Linked List

Posted by Samuel.Ogundiran on July 17, 2021

Unlike arrays Nodes, are pieces of data dispersed throughout the computer memory offering a new way to organize & access data yielding a performance boost. Linked List look and act like array on the surface, but tells a different story under the hood.

The picture above illustrates that an Array Data Structure(ADS) need a contiguous block in memory, While Linked lists do not need a contiguous block of code in memory, thus has the possibility to grow dynamically. Simply put, data is scattered across different computer memory.

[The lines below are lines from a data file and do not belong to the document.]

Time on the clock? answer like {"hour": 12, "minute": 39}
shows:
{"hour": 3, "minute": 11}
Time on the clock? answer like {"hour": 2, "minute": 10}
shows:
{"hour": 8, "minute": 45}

Pay attention to the above because it comes in handy later on

## Many flavors

In the Node world, Singly-Linked List and Doubly-linked list are the most popular of them all. Spending some time with algorithm and data structure , and you certainly have heard of this two brothers. Which begs the questions what makes them so special? .

Singly- Linked list

As you can see, each box is connected with a line between them . The boxes are Nodes and the lines are called Links. The dispersed node in memory allows for nodes containing data information to be scattered across the memory because each node almost always contains the address of the node that comes after it. Making it possible for us to traverse the whole singly linked list because all that is required is the first node in the sequence formally known as the head.

Note: Languages such as Java come Prepackaged with LinkedList built in so you can do a lot with those.

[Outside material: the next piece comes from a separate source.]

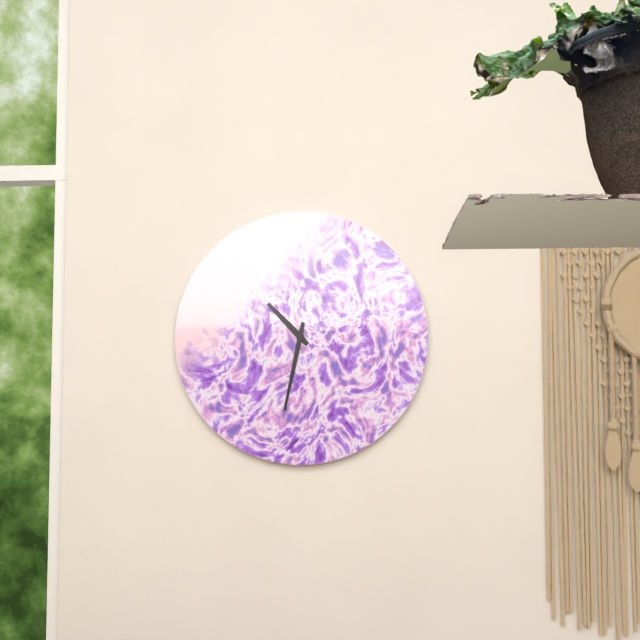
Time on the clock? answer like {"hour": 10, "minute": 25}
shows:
{"hour": 10, "minute": 32}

**Code For Singly Linked List Implementation **

Ruby implementation. 

class Node
  attr_accessor :data, :next_node
   def initialize(data)
			@data  = data
   end
end

 Breakdown: 
 Node class has  two attributes
 data-- contains the node's primary value(i.e the string "b")
 next_node -- contains the link to the next node in the list.

 So we have something like this. 
node_1 = Node.new("once")
node_2 = Node.new("upon")
node_3 = Node.new("a")
node_4 = Node.new("time")

node_1.next_node = node_2
node_2.next_node = node_3
node_3.next_node = node_4

Note: we say "next_node" (next_node serve as the Node's Link), we dont need to specifiy memeory address, as the computer
keep track of that for us anyway. 



 Now we need to indicate where the node Start, So we create a LinkedList class which we will add to 
our previous Node class. 


class LinkedList
  attr_accessor :first_node

	def initialize(first_node)
			@first_node = first_node

# linkedList class is only keep track of the 1st Node. And we use the LinkedList class to reference the list by 
writing this follow- up code

 list = LinkedList.new(node_1) # this give access only to the first node. 

  end
end

RISD(Read, Insert, Search, Delete) a Singly Linked List

Just like an array we can perform the read, insert, search and delete on the Singly linked list just in a different manner.

## Reading

Reading is of O(N) time because the “Head” of this node is the only connection we have to the other nodes. Thus, the computer would go through each node to compute its values while also reading the address for the next node and then go to the location of the following node. This process repeats to the end of the SinglyLinked list.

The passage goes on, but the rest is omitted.